Opdracht – Geef de regels vanaf de regel met "p_mw, q_mvar" tot en met de regel met "What is the sum of all Batting" ongewijzigd terug.

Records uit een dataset
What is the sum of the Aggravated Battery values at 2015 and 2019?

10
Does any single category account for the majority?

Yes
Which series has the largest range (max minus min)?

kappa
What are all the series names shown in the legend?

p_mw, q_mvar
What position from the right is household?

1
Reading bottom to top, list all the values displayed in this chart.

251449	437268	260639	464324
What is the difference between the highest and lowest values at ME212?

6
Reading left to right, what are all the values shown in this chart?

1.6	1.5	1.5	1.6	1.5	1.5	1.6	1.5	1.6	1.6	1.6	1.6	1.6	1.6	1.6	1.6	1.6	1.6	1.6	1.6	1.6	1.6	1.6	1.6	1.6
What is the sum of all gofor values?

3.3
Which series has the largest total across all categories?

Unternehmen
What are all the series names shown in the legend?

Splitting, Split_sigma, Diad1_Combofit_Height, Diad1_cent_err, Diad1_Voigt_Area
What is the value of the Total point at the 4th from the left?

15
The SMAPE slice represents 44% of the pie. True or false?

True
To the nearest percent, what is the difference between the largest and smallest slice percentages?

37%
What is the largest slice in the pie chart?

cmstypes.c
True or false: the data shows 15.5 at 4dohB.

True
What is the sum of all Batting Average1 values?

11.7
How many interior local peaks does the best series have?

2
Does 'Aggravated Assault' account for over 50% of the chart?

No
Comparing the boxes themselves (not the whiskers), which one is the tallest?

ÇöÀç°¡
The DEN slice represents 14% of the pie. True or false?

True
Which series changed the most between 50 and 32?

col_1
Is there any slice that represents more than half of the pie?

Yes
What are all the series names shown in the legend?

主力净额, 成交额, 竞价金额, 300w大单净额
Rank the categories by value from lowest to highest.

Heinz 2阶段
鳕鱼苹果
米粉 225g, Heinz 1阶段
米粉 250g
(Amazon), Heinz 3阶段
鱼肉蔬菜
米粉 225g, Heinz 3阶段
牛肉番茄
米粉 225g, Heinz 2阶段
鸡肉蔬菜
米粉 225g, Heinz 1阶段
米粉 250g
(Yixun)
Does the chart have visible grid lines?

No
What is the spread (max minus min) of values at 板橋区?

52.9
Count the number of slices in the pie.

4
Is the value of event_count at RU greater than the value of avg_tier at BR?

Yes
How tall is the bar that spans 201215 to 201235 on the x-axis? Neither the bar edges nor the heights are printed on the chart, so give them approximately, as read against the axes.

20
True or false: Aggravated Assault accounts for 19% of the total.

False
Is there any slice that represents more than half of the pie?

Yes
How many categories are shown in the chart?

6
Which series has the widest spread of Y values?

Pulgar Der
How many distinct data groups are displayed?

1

Uitwerking –
p_mw, q_mvar
What position from the right is household?

1
Reading bottom to top, list all the values displayed in this chart.

251449	437268	260639	464324
What is the difference between the highest and lowest values at ME212?

6
Reading left to right, what are all the values shown in this chart?

1.6	1.5	1.5	1.6	1.5	1.5	1.6	1.5	1.6	1.6	1.6	1.6	1.6	1.6	1.6	1.6	1.6	1.6	1.6	1.6	1.6	1.6	1.6	1.6	1.6
What is the sum of all gofor values?

3.3
Which series has the largest total across all categories?

Unternehmen
What are all the series names shown in the legend?

Splitting, Split_sigma, Diad1_Combofit_Height, Diad1_cent_err, Diad1_Voigt_Area
What is the value of the Total point at the 4th from the left?

15
The SMAPE slice represents 44% of the pie. True or false?

True
To the nearest percent, what is the difference between the largest and smallest slice percentages?

37%
What is the largest slice in the pie chart?

cmstypes.c
True or false: the data shows 15.5 at 4dohB.

True
What is the sum of all Batting Average1 values?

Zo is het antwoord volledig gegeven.